Cette copie est l'une des trois copies originales que j'ai tapées dans la ferme des Côtes une nuit de décembre 1942. L'une a été remise par Farge à Jean Moulin dans le courant de janvier 1943. Une autre a été remise par moi-même au général Delestraint à Bourg, le 10 février 1943, et emportée par lui à Londres à la pleine lune de ce même mois. Ce document marque vraiment l'origine de l'affaire militaire du Vercors.

22 novembre 1944

Après une analyse de la particularité géographique du massif, des ressources qu'il recèle, Pierre Dalloz, prudemment, progressivement, propose une série d'actions locales puis des opérations militaires, en partant du massif, en direction des vallées adjacentes. Ce qui ressort de tout le document est l'extrême prudence de son auteur. L'emploi du mode conditionnel est systématique.

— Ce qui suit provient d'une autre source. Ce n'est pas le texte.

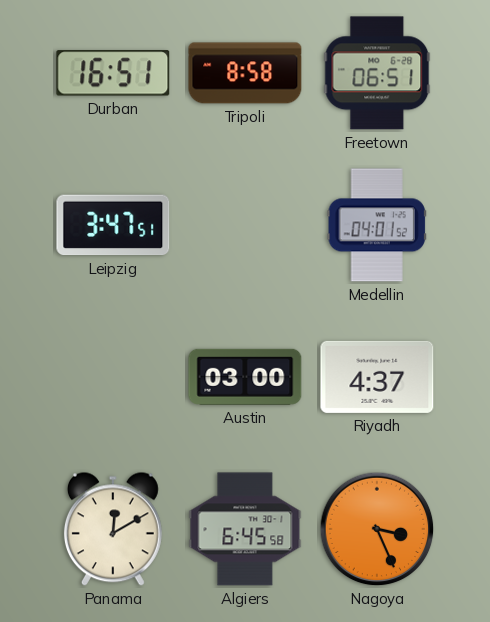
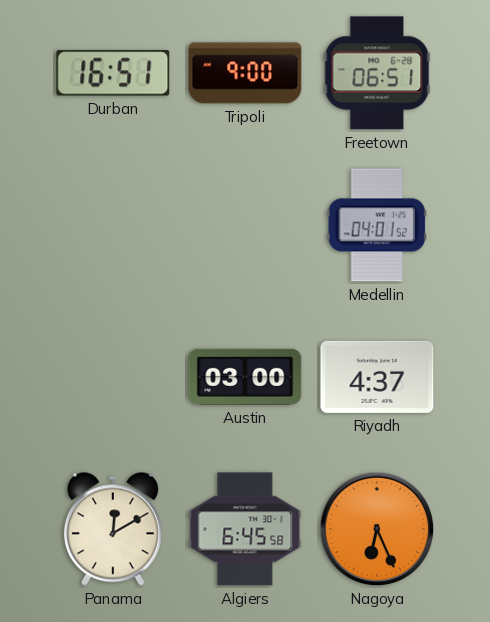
Tripoli: 8:58 -> 9:00
Leipzig: 3:47 -> none
Nagoya: 3:26 -> 6:26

Toutefois, si Pierre Dalloz envisage bien l’arrivée d’éléments alliés ou de matériel par voie aérienne, il n’envisage pas du tout que les mêmes moyens pourraient être utilisés par les Allemands. Parmi les objectifs vulnérables, il n’indique pas l’aérodrome de Chabeuil.

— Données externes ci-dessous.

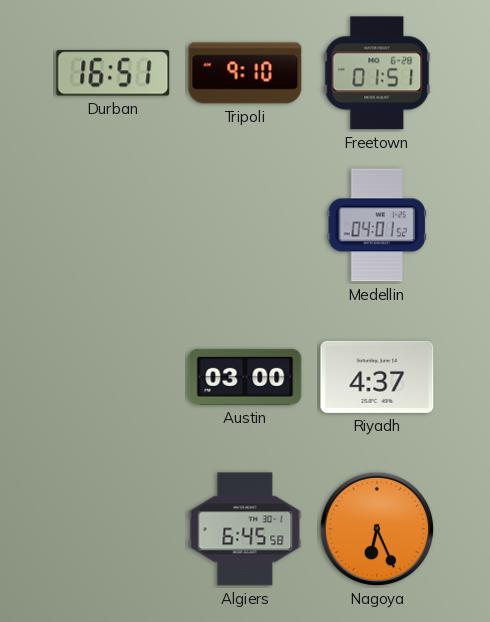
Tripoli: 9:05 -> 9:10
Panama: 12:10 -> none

Les détracteurs du projet, après la guerre, ont reproché à Pierre Dalloz d'avoir conçu quelque chose d'irréaliste, de théorique, ne tenant pas compte des conditions du moment, des réalités du terrain. Or, si on lit correctement ce que l'on appellera, à tort, le plan Montagnards, on constate que Pierre Dalloz précise bien que son projet ne peut se réaliser que si l'armée allemande est désorganisée et que si les Alliés apportent un soutien efficace à la Résistance.


Auteurs : Gilles Vergnon, Alain Coustaury
Sources : Dalloz Pierre, Rapports sur le Vercors, Une semaine dans le monde, 1947. Dalloz Pierre, Vérités sur le drame du Vercors, Paris, Fernand Lanore, 1979.